● Esercizio
Riscrivi il brano sulle pronunce giudiziarie partendo dalle parole "Secondo la Cassazione, ordinanza" e fermandoti dopo "comma, cod. civ.". Nel riscriverlo, metti "Corte di cassazione" al posto di "Cassazione".

● Estratto del testo
▬▬▬▬▬▬▬▬▬▬

Con la sentenza n. 266 del 2019 la Corte costituzionale ha dichiarato l’inammissibilità, per inadeguata motivazione sulla rilevanza, delle questioni di legittimità costituzionale dell’art. 3, comma 1, secondo e terzo periodo, e comma 5, del d.l. 12 settembre 2014, n. 132, conv., con mod., nella legge 10 novembre 2014, n. 162, in riferimento agli artt. 77, 3 e 24 Cost., nella parte in cui consentirebbero un concorso tra le diverse condizioni di procedibilità della negoziazione assistita per le domande restitutorie e risarcitorie e della mediazione per le domande vertenti in materia successoria, poiché non sono state sufficientemente esplicate le ragioni dell’esclusione del carattere successorio delle domande restitutorie e risarcitorie, a fronte dell’instaurazione di una controversia attinente alla legittima allocazione dei beni del de cuius.
Secondo la Cassazione, ordinanza 11 dicembre 2019, n. 32439, l’atto di approvazione delle tabelle millesimali, al pari di quello di revisione delle stesse, non ha natura contrattuale, con la conseguenza che lo stesso non deve essere approvato con il consenso unanime dei condomini, essendo a tal fine sufficiente la maggioranza qualificata di cui all’art. 1136, secondo comma, cod. civ.

▬▬▬▬▬▬▬▬▬▬

● Righe estratte
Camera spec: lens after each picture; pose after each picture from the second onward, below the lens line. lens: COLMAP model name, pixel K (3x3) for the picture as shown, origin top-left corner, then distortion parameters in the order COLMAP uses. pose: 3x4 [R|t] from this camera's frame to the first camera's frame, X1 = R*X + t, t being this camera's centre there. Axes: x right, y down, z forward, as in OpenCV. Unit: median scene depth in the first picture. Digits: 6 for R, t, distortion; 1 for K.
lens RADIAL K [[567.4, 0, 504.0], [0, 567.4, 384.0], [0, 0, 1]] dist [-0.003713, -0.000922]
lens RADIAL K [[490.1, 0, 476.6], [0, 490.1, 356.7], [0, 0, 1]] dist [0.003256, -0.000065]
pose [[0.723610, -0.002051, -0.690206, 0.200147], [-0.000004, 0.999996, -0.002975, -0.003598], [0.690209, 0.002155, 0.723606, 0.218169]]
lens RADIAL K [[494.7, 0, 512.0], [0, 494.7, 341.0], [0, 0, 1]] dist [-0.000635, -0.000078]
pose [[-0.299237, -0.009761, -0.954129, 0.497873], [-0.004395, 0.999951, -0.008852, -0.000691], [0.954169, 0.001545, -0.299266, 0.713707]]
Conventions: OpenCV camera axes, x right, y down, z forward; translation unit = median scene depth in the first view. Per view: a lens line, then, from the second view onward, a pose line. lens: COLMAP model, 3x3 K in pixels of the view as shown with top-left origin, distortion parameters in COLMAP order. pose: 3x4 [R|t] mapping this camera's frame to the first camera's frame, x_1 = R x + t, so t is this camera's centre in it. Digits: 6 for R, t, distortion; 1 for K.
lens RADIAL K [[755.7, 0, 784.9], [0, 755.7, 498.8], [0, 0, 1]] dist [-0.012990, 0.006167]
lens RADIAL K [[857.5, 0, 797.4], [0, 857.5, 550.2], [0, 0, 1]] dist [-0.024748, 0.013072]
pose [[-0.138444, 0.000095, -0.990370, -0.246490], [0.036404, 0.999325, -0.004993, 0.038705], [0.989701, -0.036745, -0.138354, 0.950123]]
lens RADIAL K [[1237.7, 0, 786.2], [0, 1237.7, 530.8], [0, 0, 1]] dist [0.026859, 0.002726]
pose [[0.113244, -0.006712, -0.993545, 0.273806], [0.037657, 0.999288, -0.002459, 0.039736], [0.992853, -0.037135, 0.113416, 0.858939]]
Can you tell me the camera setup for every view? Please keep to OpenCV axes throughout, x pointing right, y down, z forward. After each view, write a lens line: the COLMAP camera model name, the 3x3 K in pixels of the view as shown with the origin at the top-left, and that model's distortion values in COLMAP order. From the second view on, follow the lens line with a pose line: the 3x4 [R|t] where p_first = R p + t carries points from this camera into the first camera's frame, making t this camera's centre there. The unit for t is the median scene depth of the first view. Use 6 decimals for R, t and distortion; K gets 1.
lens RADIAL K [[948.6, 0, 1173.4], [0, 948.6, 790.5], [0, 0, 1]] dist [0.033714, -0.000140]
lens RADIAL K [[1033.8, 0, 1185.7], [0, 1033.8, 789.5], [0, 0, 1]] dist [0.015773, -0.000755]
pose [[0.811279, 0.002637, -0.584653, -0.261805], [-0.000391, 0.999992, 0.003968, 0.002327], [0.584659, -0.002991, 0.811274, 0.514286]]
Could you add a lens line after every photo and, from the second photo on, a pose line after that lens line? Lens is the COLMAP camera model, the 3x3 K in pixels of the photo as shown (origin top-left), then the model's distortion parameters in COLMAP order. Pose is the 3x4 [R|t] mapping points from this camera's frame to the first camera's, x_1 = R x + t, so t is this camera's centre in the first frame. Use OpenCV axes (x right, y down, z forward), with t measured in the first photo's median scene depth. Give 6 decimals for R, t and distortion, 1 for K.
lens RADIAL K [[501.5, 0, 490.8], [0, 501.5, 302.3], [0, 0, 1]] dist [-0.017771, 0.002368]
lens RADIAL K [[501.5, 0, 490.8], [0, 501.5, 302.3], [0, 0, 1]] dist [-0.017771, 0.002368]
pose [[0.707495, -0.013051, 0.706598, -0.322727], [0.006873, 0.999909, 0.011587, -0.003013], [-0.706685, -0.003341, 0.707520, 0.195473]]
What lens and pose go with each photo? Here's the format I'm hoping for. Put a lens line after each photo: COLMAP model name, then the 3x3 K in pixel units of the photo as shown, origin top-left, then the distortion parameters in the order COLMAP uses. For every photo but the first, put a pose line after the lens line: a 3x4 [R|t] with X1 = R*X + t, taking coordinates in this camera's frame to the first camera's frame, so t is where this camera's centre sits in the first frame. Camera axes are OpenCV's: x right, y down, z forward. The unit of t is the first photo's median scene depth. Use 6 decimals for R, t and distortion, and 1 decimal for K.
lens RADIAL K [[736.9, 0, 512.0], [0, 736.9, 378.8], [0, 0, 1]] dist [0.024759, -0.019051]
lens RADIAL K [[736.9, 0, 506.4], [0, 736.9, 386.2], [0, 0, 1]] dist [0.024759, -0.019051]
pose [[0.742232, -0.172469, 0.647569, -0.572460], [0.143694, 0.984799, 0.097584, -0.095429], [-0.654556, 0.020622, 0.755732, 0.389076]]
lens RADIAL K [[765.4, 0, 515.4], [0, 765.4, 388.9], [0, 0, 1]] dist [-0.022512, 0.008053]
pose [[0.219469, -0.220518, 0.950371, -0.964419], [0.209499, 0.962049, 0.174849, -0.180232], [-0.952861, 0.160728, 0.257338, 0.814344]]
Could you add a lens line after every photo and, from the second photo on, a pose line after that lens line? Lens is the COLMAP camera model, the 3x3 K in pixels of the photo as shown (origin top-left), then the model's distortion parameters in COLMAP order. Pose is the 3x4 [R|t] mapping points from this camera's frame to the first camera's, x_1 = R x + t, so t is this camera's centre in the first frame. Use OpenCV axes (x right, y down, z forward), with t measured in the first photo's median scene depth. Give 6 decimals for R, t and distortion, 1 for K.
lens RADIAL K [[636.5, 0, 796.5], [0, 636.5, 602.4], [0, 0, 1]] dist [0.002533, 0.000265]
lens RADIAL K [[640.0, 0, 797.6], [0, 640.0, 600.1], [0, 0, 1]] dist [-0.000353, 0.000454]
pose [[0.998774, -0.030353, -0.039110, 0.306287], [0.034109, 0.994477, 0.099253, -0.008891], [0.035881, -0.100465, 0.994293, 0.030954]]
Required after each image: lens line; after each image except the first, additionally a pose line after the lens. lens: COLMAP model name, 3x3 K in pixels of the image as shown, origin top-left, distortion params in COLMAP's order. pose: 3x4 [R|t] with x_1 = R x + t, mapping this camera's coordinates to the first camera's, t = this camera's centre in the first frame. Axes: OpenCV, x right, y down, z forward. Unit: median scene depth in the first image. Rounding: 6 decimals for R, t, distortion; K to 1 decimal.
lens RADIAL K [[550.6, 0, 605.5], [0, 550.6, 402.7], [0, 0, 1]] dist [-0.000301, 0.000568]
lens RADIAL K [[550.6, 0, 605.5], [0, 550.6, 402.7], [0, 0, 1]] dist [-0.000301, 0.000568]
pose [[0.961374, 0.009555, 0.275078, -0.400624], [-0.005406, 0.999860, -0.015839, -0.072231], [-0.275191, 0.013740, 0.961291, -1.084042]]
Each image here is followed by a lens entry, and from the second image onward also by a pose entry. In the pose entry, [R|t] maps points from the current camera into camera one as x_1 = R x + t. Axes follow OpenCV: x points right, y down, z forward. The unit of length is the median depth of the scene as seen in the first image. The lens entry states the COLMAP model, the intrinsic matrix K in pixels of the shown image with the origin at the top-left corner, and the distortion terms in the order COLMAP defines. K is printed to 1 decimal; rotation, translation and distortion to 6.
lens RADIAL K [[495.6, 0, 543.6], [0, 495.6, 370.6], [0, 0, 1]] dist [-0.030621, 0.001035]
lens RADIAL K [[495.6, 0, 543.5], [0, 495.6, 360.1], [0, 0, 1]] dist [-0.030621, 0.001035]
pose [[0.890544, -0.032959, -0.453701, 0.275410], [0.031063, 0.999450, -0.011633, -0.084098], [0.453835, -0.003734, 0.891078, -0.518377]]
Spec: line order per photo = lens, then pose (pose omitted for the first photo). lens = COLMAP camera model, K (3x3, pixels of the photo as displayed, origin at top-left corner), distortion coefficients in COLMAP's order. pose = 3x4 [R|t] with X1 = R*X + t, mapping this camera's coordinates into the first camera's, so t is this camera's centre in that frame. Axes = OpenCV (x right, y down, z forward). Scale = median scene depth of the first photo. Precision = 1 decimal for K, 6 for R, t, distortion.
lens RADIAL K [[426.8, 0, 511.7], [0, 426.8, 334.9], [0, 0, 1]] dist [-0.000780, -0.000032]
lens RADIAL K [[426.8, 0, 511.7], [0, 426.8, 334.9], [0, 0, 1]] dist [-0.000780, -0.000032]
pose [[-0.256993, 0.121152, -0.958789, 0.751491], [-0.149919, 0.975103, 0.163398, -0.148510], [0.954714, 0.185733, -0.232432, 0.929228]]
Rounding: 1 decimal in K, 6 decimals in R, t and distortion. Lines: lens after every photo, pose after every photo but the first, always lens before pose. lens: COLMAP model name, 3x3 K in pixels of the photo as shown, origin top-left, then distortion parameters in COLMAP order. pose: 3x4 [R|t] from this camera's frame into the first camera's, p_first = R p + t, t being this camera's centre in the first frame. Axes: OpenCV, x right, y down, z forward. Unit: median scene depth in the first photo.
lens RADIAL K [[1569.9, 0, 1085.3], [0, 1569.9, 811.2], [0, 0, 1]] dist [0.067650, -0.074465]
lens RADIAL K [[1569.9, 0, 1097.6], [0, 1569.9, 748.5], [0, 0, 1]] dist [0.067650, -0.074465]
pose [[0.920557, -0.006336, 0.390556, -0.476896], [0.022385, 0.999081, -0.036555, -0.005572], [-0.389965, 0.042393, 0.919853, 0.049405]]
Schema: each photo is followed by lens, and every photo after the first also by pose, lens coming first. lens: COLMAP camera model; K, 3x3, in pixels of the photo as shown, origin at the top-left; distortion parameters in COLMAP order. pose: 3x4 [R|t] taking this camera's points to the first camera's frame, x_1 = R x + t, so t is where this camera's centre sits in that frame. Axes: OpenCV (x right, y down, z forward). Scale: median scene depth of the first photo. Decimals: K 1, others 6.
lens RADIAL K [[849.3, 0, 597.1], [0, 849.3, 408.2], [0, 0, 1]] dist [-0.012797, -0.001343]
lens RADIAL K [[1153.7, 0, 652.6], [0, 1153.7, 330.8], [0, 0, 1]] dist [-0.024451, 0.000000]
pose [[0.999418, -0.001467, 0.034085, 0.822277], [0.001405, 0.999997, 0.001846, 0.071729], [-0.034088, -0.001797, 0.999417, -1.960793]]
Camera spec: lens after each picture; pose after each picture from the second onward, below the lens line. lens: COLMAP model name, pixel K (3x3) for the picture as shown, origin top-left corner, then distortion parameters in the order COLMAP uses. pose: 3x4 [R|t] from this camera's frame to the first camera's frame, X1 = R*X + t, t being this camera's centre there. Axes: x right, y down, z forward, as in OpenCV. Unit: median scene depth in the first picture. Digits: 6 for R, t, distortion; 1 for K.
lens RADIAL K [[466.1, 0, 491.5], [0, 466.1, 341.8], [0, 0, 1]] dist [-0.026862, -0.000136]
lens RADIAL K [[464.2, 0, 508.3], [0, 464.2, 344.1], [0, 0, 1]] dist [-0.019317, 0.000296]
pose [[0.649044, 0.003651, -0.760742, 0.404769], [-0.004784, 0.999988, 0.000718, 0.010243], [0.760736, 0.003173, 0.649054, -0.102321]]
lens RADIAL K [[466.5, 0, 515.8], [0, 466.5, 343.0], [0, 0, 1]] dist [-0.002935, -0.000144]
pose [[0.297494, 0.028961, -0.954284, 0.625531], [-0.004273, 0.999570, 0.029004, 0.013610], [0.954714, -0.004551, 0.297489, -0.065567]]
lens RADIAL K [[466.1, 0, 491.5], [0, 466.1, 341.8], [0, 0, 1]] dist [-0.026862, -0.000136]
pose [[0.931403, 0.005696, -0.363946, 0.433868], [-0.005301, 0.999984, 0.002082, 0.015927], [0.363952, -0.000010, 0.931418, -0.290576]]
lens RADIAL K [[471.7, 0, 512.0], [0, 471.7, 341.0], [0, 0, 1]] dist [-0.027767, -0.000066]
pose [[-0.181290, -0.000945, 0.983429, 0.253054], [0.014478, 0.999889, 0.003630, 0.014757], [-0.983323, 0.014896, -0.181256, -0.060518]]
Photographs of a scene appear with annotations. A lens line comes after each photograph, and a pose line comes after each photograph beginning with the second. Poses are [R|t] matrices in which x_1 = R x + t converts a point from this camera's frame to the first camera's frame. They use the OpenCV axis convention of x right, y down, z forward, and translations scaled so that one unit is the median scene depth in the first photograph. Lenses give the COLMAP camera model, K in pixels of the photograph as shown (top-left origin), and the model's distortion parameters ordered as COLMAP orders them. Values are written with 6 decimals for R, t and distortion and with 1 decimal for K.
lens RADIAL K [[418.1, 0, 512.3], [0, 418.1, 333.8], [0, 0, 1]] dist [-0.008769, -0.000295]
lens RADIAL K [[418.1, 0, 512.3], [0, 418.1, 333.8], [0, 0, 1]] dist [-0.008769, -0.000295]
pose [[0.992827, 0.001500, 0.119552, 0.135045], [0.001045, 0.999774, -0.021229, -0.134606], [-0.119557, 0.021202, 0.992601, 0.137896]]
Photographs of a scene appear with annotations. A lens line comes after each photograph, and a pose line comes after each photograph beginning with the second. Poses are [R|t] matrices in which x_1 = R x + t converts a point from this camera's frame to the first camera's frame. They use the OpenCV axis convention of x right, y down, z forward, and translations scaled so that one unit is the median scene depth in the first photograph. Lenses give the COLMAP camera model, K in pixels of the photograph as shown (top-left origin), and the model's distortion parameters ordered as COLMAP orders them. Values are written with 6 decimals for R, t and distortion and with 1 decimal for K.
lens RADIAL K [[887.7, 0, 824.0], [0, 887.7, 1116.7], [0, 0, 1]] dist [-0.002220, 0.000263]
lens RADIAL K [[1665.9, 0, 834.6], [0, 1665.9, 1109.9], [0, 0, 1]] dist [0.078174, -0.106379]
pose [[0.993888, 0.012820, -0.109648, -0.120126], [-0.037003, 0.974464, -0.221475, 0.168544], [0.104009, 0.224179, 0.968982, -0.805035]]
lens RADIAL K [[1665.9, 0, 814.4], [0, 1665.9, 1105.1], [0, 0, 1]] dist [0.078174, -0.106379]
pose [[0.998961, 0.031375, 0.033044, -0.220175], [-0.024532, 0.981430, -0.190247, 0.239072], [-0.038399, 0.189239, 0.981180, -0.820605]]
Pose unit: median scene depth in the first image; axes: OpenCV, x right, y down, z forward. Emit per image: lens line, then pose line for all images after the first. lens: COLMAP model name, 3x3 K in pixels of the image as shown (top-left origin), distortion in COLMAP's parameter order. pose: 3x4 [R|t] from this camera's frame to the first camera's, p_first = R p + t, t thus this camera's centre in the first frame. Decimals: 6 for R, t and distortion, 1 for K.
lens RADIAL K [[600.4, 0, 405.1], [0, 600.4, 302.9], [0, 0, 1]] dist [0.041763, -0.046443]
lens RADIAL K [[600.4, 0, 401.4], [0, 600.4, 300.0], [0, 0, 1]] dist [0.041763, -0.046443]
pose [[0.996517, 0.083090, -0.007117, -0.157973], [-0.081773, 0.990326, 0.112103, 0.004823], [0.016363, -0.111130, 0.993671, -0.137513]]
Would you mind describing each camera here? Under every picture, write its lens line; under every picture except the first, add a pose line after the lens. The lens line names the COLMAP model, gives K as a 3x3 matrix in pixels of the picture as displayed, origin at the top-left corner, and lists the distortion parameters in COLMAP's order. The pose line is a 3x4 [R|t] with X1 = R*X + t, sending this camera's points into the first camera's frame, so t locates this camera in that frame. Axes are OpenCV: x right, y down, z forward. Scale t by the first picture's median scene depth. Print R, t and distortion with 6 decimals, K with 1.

▬▬▬▬▬▬▬▬▬▬

● La tua risposta
Secondo la Corte di cassazione, ordinanza 11 dicembre 2019, n. 32439, l’atto di approvazione delle tabelle millesimali, al pari di quello di revisione delle stesse, non ha natura contrattuale, con la conseguenza che lo stesso non deve essere approvato con il consenso unanime dei condomini, essendo a tal fine sufficiente la maggioranza qualificata di cui all’art. 1136, secondo comma, cod. civ.